Begin SOURCE DOCUMENT
Operating System - OpenVMS
1827838 Members
1646 Online
109969 Solutions
New Discussion

Storage works merging for 24 hours after node crash

 
SOLVED
Go to solution

Storage works merging for 24 hours after node crash

We have a two node alpha cluster . In the past couple of days , one of the nodes has crashed twice. After it reboots, the shadow set is taking up to 24 hours to merge the shadow sets and peggs CPU on the nonchashed node. Any ideas?
23 REPLIES 23
Robert Brooks_1
Honored Contributor

Re: Storage works merging for 24 hours after node crash


What version of VMS? If it's V7.3-2 (with recent patch kits) or later, you should strongly consider using Host-Based Minimerge (HBMM).

If HBMM is not an option, please see the documentation regarding the logical name SHAD$MERGE_DELAY_FACTOR


-- Rob (one of the HBMM engineers)

Re: Storage works merging for 24 hours after node crash

OpenVMS V7.3-2 , Ive never seen shadow server take this long to complete the merge.
Jan van den Ende
Honored Contributor
Solution

Re: Storage works merging for 24 hours after node crash

Kendall,

to start with:
WELCOME to the VMS Forum.

The time you observe for Shadow Merges has for a LONG time been an issue.
That is, it BECAME an issue when non-DSA-compliant disks came into wide use.
If you were shadowing devices on HSC, (and I beleive both of HSJ and HSD, no experience there, so not sure) you were used to shadow merge times of several SECONDS.

HBVS shadowing of SCSI devices however took MANY hours. Your 24 hour is no record, by far.

But, Engeneering FINALLY managed to get HBMM (HostBasedMiniMerge) to work. It certainly earned them a BIG applause from me (on behalve of our users)!

Obviously you do not have HBMM activited.
If ever there was an incentive to do just that, _YOU_ have found out the hard way!

Just instal HBMM_002 (I have not got the exact name, but you need V2).
End SOURCE DOCUMENT
Begin SUPPLIED MATERIAL
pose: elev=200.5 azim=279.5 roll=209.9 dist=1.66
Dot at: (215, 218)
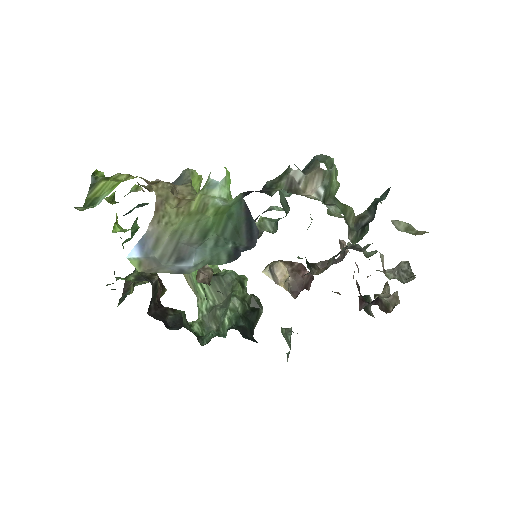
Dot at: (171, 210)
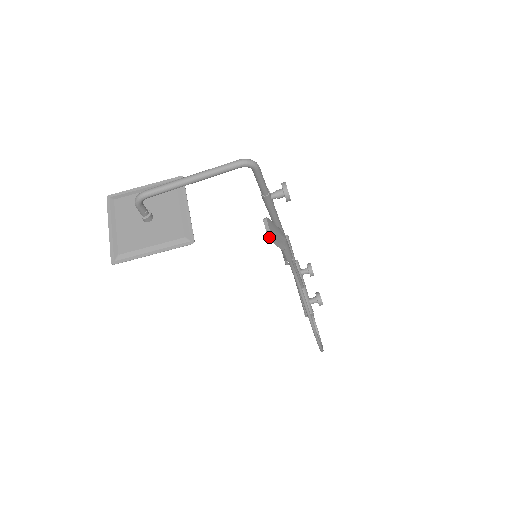
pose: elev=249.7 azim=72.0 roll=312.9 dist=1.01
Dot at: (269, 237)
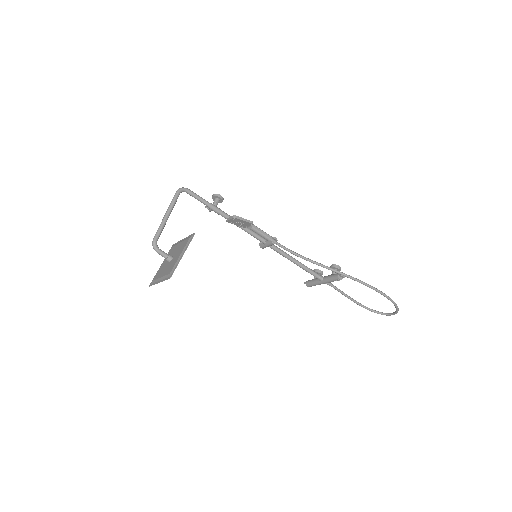
Dot at: (234, 217)
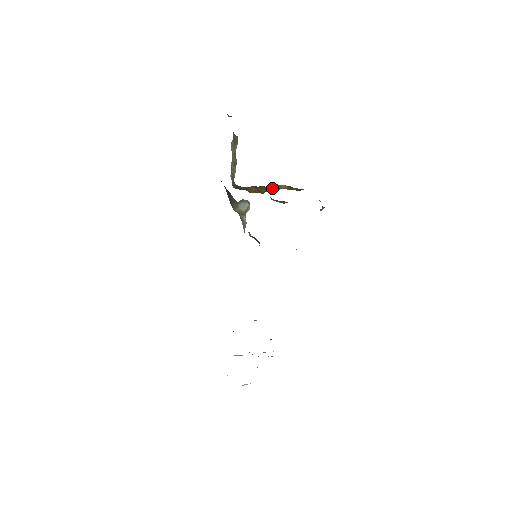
End SUPPLIED MATERIAL
*YOUR TASKS*.
(a) In the forum thread on OpenVMS shadow set merging, what logical name should be looked up in the documentation if HBMM is not an option?
(b) Continue the forum thread on OpenVMS shadow set merging from the point where it stops.

*TASK-BY-TASK OUTPUTS*.
(a) SHAD$MERGE_DELAY_FACTOR

(b)
The hardest part is finding the command in the realease notes, and you are all set.

Success!

Proost.

Have one on me.

jpe
Don't rust yours pelled jacker to fine doll missed aches.
Ian Miller.
Honored Contributor

Re: Storage works merging for 24 hours after node crash

There has been various issues with this sort of thing. Are you reasonably current on patches?
(esp shadowing, fibre_scsi)
____________________
Purely Personal Opinion

Re: Storage works merging for 24 hours after node crash

I saw a note out there about hbmm being on hold for VMS 7.32. anything I should be concerned about?
Robert Brooks_1
Honored Contributor

Re: Storage works merging for 24 hours after node crash

With respect to HBMM being on hold for V7.3-2; that issue is almost two years old. HBMM for V7.3-2 was released in fall 2004; shortly after we released the kit, we found an issue that needed to be addressed. Any UPDATE kit from 2005 and beyond will contain the correct HBMM bits.


-- Rob
Thomas Ritter
Respected Contributor

Re: Storage works merging for 24 hours after node crash

We just completed Host-Based Minimerge (HBMM) deployment on all of our VMS 7.3-2 systems.
On the Test Cluster,after a crash, disk merges would take about 3 days to completed. After HBMM was introduced the merges were completed in about 15 minutes. Repeat 15 minutes....
Treat HBMM deployment as a project. You will need to know your disk usage patterns and configure accordingly.

Robert Brooks_1
Honored Contributor

Re: Storage works merging for 24 hours after node crash

15 minutes? What's the reset_threshold on the various policies?


-- Rob
Jan van den Ende
Honored Contributor

Re: Storage works merging for 24 hours after node crash

Like Robert, I am surprised at those 15 minutes.
We went down from 18 hours to well under 1 minute.

fwiw.

Proost.

Have one on me.

jpe
Don't rust yours pelled jacker to fine doll missed aches.
Jiri_5
Frequent Advisor

Re: Storage works merging for 24 hours after node crash

we have good experince with HBMM too. Befor activation we must manage merge (only 4 disk paralel on each node in cluster - aplication must run) and merge was slow an take long time (12 hour). After activation is it under 1 minute.


Jirza

Re: Storage works merging for 24 hours after node crash

What exact kit name am I looking for , so I can download .
Volker Halle
Honored Contributor

Re: Storage works merging for 24 hours after node crash

Kendall,

any VMS732_UPDATE_Vnn00 kit (starting with VMS732_UPDATE-V0300) has the fixes from VMS732_HBMM-V0200 included.

If you have not installed that update kit (or any newer ones: check with PROD SHOW HIST *UPDATE*), you would want to download and install the most recent update kit (VMS732_UPDATE-V0700) and the other patches, which are not included in the UPDATE kits (see ftp://ftp.itrc.hp.com/openvms_patches/alpha/V7.3-2/ALPHA_V732_MASTER_ECO_LIST.txt).

Volker.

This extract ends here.